WORK ITEM: Looking at the records below, please work out how many lines contain the word "woningmarkt" and give the number alone.

====================

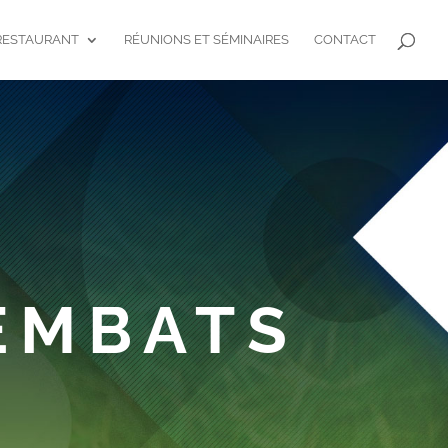
RESTAURANT
RÉUNIONS ET SÉMINAIRES
CONTACT
EMBATS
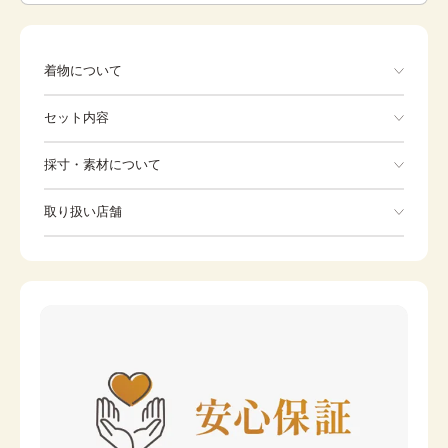
着物について
セット内容
手ぶらでOK
採寸・素材について
※着付けに必要な一式をすべて含みます。
素材
ポリエステル
取り扱い店舗
産着
よだれかけ
身丈
96cm
※下記店舗以外でのご着用をしたい方はお問い合わせください
裄
帽子
46cm
お守り
前幅
-
後幅
-
カラー
水色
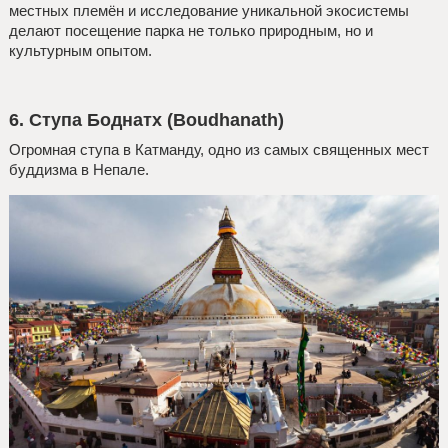
местных племён и исследование уникальной экосистемы
делают посещение парка не только природным, но и
культурным опытом.
6. Cтупа Боднатх (Boudhanath)
Огромная ступа в Катманду, одно из самых священных мест
буддизма в Непале.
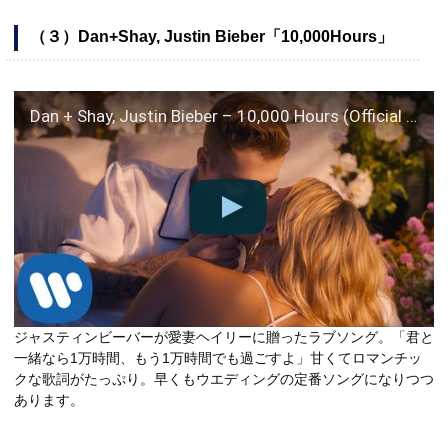
（３）Dan+Shay, Justin Bieber「10,000Hours」
Dan + Shay, Justin Bieber – 10,000 Hours (Official Music Video)
ジャスティンビーバーが愛妻ヘイリーに贈ったラブソング。「君と
一緒なら1万時間、もう1万時間でも過ごすよ」甘くてロマンチッ
クな歌詞がたっぷり。早くもウエディングの定番ソングになりつつ
あります。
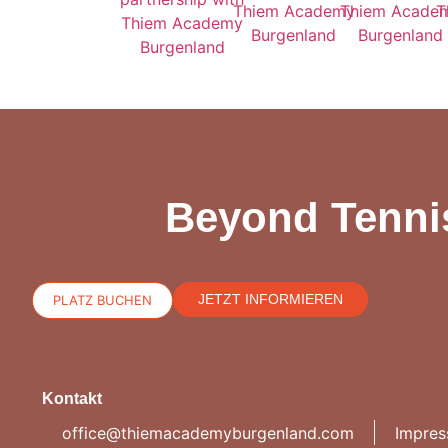
Beyond Tennis
JETZT INFORMIEREN
PLATZ BUCHEN
Kontakt
office@thiemacademyburgenland.com
Impre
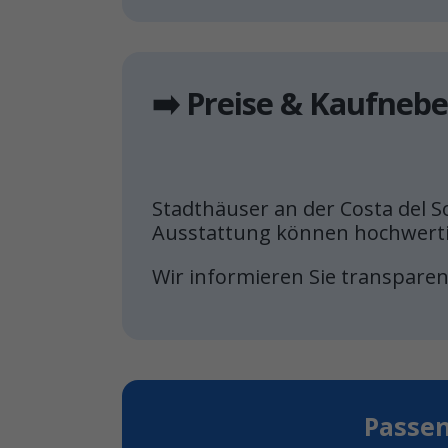
➡️ Preise & Kaufneb
Stadthäuser an der Costa del So
Ausstattung können hochwerti
Wir informieren Sie transpar
Passen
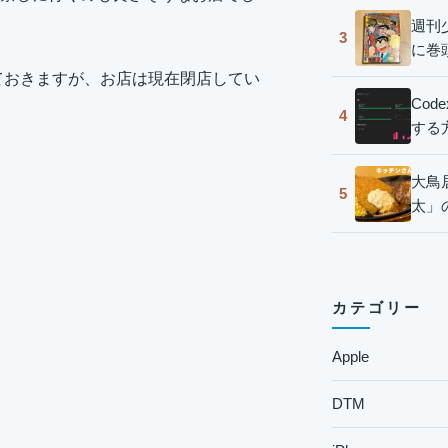
週刊
3
に巻
ておきますが、お店は現在閉店してい
Co
4
する
大鳥
5
太」
カテゴリー
Apple
DTM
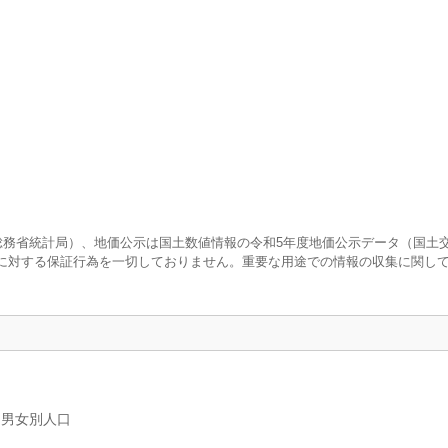
査（総務省統計局）、地価公示は国土数値情報の令和5年度地価公示データ（国土
に対する保証行為を一切しておりません。重要な用途での情報の収集に関し
、男女別人口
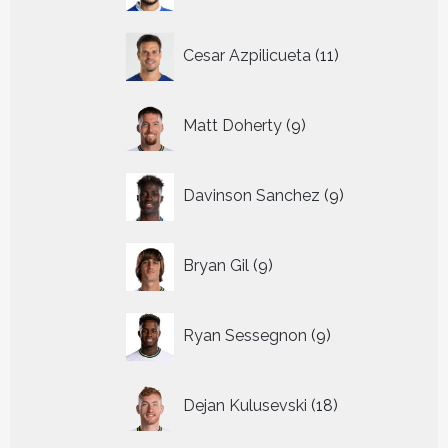
11
Cesar Azpilicueta
11
producten
9
Matt Doherty
9
producten
9
Davinson Sanchez
9
producten
9
Bryan Gil
9
producten
9
Ryan Sessegnon
9
producten
18
Dejan Kulusevski
18
producten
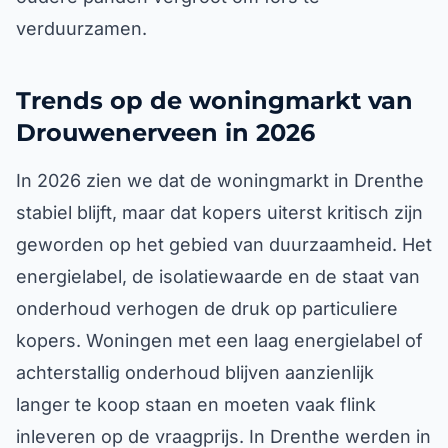
verduurzamen.
Trends op de woningmarkt van
Drouwenerveen in 2026
In 2026 zien we dat de woningmarkt in Drenthe
stabiel blijft, maar dat kopers uiterst kritisch zijn
geworden op het gebied van duurzaamheid. Het
energielabel, de isolatiewaarde en de staat van
onderhoud verhogen de druk op particuliere
kopers. Woningen met een laag energielabel of
achterstallig onderhoud blijven aanzienlijk
langer te koop staan en moeten vaak flink
inleveren op de vraagprijs. In Drenthe werden in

====================

TASK OUTPUT: 2